A FRIEND TEXTED ME yesterday. He wanted my thoughts on putting cash to work given the big stock market decline over the past few weeks. I took my usual approach, saying it’s always a good time to make retirement contributions, and that he should go ahead and swoop in. That was when the S&P 500 was down roughly 2% in the morning. We texted again in the afternoon before the closing bell—and after the market had rallied big. He was suddenly hesitant to keep his buy orders in place.
I sent him a graph of the past five days of market performance. While stocks had indeed bounced off Thursday morning’s lows, short-term returns were still awful. Look at the year-to-date and it looks like a good old-fashioned correction.
Investors should always take a long-term view. U.S. stocks are up tremendously over the past three years. Foreign shares, however, are up a modest 25% in that time, dividends included.

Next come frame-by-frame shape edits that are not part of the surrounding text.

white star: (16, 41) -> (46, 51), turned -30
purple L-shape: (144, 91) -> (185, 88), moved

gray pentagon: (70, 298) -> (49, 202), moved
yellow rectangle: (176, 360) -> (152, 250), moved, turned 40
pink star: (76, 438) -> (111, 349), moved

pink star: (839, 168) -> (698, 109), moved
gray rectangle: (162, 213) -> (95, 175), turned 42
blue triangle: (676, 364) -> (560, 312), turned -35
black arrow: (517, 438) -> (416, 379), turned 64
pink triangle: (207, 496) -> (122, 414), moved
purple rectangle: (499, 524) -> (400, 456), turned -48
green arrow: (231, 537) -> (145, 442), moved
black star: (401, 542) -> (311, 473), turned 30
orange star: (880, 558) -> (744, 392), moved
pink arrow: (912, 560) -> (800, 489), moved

This month’s volatility should serve not as a signal to exit markets, but as a reminder to put money to work. Maybe you, like my friend, should go ahead and make your annual IRA or health savings account (HSA) contributions. Perhaps you can front-load your 401(k) plan deferrals. It’s not about timing the market—it’s about prioritizing your long-term financial goals.
What’s more, if you haven’t yet made last year’s IRA contribution, you still have time. April 18 is the deadline to make prior-year IRA and HSA contributions. For small business owners like me, you can even make solo 401(k) contributions for 2021 up until the tax deadline.

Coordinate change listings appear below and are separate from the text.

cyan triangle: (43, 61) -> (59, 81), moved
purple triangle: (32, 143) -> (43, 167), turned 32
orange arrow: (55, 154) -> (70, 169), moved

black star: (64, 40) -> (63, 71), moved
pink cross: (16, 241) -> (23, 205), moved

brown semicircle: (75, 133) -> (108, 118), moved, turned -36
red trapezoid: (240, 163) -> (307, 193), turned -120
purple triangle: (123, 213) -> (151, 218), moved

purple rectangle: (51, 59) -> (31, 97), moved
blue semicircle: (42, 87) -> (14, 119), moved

Skittish about investing right now? Consider that wars are not the worst thing for stocks, as callous as that sounds. On the other hand, if inflation continues to run at 7% a year, that could pose a problem—but that’s not what the market expects.

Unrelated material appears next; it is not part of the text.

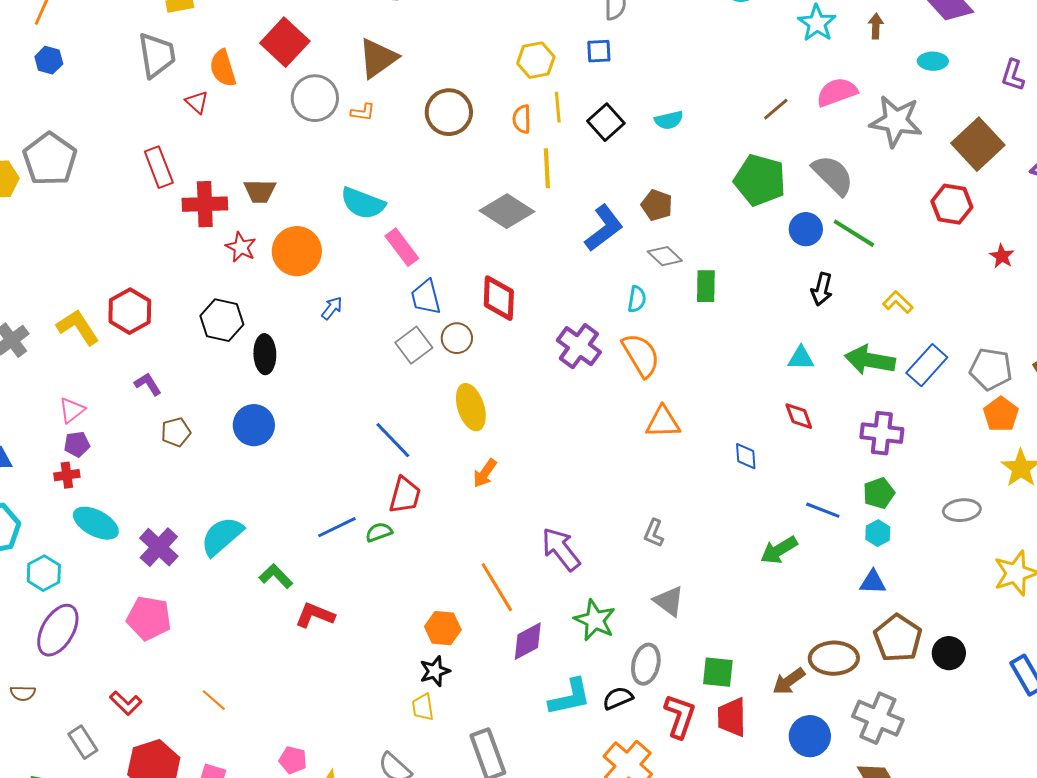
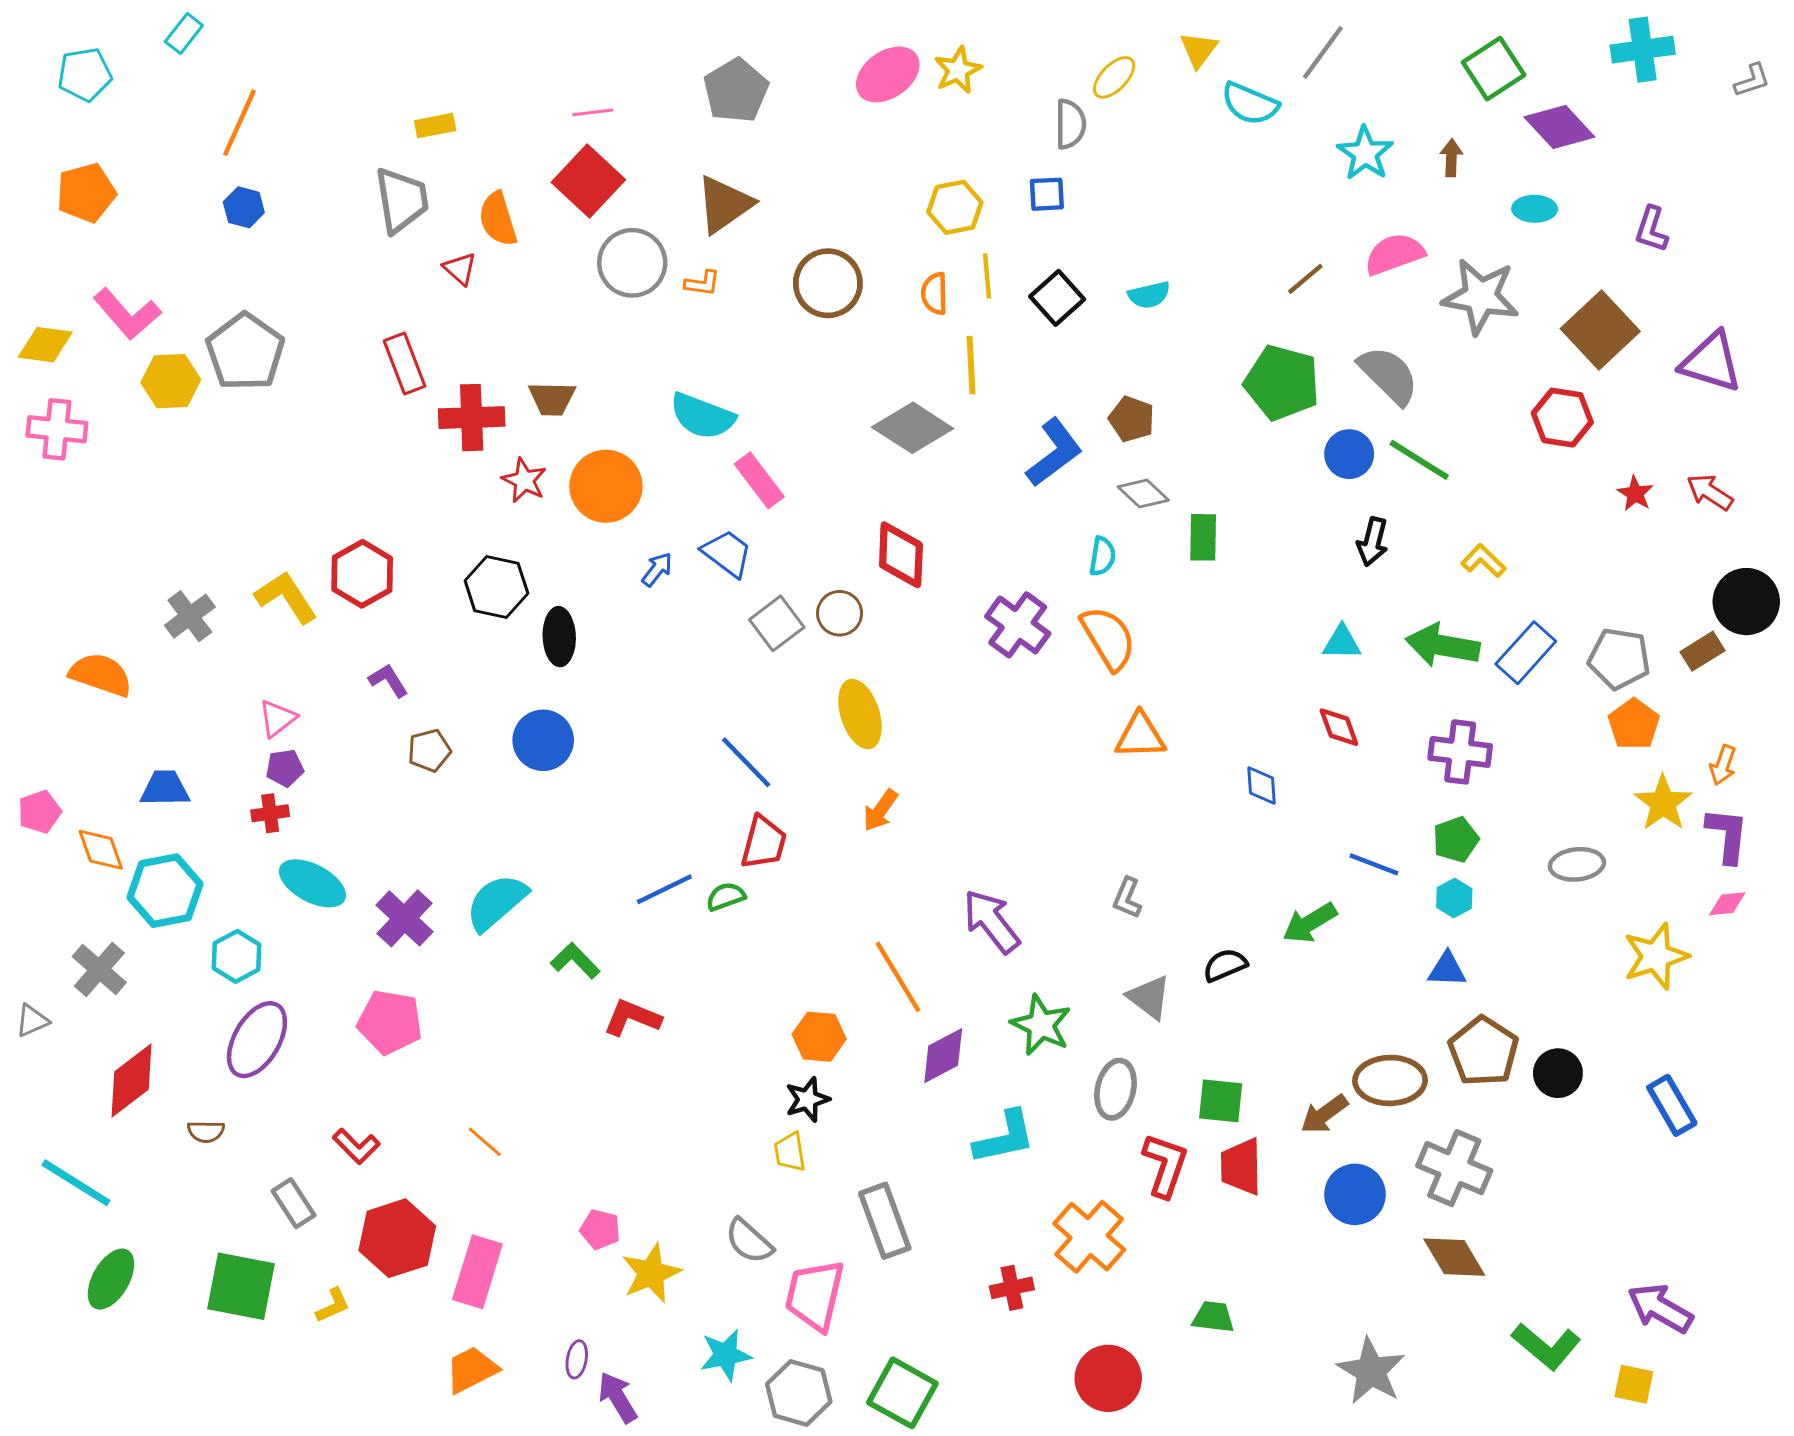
blue trapezoid: (426, 297) -> (727, 553), moved, turned 141
black semicircle: (618, 698) -> (1225, 965), moved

My tax accountant was perusing my return this week and said you need to max out your HSA. Great idea. $8200 for 2021 and can do it again for 2022. Increased my refund for federal and state too.
Almost certainly a wise move!
What’s the old saying, oh yea, “It’s time in the market not market timing”. There is no right or wrong answer, you have to live with your own investment decisions. My mantra: I hit for singles and doubles, not homeruns with my “core” ETF investments, i.e., DGRO, IUS, BUG, FREL, AWP, TIPX, QQQ and UTF. I then trade for alpha in REITS, XLE, METV, FLNG and EV stocks. GLTA!
A lot of ways work so long as you have a plan.
As a retiree, I have come to realize the dollar cost averaging can be very effective when markets are high. I buy a relatively small amount of stock every month, filling in the nooks and crannies of my portfolio.
Naturally, if the stock market really plummeted and stayed low for a while, I would start to buy a little more aggressively.
Nothing wrong with that approach. Thanks for reading!
Good and logical advice. I moved more into stocks yesterday. But sadly, average investors especially those nearing or in retirement often don’t see it that way. They panic and lock in their losses in an attempt not to “lose” more.
It’s unfortunate that when some folks see their 401k decline they view it as losing money.
I agree that many people tend to equate a decline in the stock market with losing money. That’s unfortunate because, if you haven’t sold any shares, have you really lost money?
True, the market price of the shares you own is lower today than yesterday, but if you haven’t sold, you still own the same number of shares. And those shares will continue to pay dividends. And if you reinvest those dividends, you’re buying additional shares at lower prices. And adding more shares to your holdings (which will themselves pay future dividends) will boost your compound growth rate.
All told, it can be harmful to one’s financial future to view a stock market decline as “losing money.”